J: And how did you cast both women and arrive at these two?
F: “I cast Kate first. I knew Kate before, she had a small role in my first movie and I just loved her I found her to just be so down-to-earth and warm and that was a few years before her star finally rose and she became this household name. By the time we got her involved in this movie, we were booking for somebody to team up with her who I thought she would get along with. Mila came to us just kind of through this more regular, professional channel and then it required a meeting with her where I had to kind of go and analyse her and guess that she would be someone that Kate would like and would like Kate. I immediately knew when I met her that she was because she opened the door in her socks she had ordered Korean BBQ for us and we just kind of hung out at her kind of messy kitchen table and had a normal conversation. I quickly forgot she was this wildly famous person and instantly felt like, ‘Oh this is just a person you know who is really nice’.”
G: That’s so nice to hear that about Mila. Female directors are having quite a moment in a sense that the absence of recognition is finally being recognised. Do you see change in the industry or what is your hope for the film industry and female directors?

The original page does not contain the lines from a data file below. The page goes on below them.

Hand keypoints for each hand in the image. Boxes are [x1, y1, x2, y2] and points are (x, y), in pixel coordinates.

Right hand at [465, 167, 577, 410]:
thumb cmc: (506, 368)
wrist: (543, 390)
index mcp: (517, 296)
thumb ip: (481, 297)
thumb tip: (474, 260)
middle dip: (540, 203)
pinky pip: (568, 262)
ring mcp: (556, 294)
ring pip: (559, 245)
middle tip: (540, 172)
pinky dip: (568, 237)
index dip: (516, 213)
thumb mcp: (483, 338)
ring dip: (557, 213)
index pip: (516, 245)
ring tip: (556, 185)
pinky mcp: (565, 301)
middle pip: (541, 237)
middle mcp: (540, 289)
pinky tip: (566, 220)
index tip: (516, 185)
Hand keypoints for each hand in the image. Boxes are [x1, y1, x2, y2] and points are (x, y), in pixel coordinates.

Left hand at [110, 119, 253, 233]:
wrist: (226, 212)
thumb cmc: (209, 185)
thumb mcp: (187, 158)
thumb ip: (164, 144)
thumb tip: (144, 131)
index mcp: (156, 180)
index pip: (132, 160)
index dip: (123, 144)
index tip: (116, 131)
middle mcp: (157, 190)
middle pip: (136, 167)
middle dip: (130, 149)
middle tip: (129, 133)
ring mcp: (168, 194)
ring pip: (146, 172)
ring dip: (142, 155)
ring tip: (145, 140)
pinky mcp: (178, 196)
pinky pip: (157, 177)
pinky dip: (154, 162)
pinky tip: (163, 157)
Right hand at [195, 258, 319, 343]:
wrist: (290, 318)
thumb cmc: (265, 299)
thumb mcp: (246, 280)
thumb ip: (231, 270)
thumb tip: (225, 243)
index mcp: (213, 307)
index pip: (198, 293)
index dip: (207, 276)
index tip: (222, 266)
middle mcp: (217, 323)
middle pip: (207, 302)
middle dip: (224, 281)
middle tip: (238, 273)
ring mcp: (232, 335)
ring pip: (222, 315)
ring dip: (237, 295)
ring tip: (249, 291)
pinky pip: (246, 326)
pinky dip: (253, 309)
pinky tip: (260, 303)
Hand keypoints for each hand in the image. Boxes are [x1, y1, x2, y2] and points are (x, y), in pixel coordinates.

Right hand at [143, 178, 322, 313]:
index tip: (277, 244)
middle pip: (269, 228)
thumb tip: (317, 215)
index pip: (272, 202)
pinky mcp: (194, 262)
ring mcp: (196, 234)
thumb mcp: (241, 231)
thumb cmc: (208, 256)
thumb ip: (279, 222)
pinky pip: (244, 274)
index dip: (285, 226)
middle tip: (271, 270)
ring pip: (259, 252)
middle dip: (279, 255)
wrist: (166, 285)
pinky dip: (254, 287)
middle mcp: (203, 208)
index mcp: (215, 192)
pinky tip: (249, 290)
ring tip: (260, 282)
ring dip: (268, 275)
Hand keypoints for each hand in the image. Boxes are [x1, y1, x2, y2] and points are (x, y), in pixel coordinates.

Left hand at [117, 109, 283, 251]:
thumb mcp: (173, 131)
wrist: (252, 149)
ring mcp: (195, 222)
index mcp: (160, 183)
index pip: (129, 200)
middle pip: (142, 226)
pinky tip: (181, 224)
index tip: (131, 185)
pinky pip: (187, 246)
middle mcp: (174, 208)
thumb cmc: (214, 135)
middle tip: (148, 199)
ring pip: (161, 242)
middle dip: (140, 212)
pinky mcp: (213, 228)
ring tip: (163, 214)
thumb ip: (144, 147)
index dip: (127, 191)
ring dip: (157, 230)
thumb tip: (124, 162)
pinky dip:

F: “It’s a question that needs to be asked. I have noticed a change, its very much part of the conversation now and it’s always good to talk about things instead of keeping them in the closet but the one thing now is trying to suss out the authenticity of people’s interest in that. When you’re a director looking for a creative partner, you have to figure out who’s real about that and is who is sort of doing it to check a box. I’m glad to have the chance and glad to see my female director friends have so many opportunities. Like any cultural change, it can’t authentically happen overnight so how are we all going to make sure its really going to stick?”
G: Lastly – and you touched on it before – but you’ve said in a recent interview ‘I like the idea of showing women who are you know we’re not where we want to be at 30 and we are kind of sad about it but that’s not because we’re not married’. I really loved that quote. There is a huge emphasis on women that if you’re not married or settled by your early thirties that you are somewhat not successful. Do you agree with this notion?
F: “In my group of friends I have so many people who are these strong, powerful women – some of them married, some of them not – and it’s not really on our minds as the test of success. So many of us are approaching 40 at this point. But when I visit other places, other countries and other cities in America I go to, I feel like the kind of aging bohemian in a way that I don’t feel around my friends here. When I go back to Boston where I’m from, everyone’s married, everyone has kids and I’m like, ‘Great, this is still a thing where many people feel a pressure to do and some of them want to do it but a lot of them sort of got involved in that choice before they weren’t sure what they wanted in their lives’. I don’t know, I feel like the world is changing and women are really encouraged to do other things like work.
“Women are still successful even if they’re not having kids but movies have yet to catch up to that. Many movies with women are still about finding the right guy. Their happy ending seems to still come in marriage or a relationship. In a world where the divorce rate is so high, I think we need a lot more narratives about women making other choices outside of relationships.”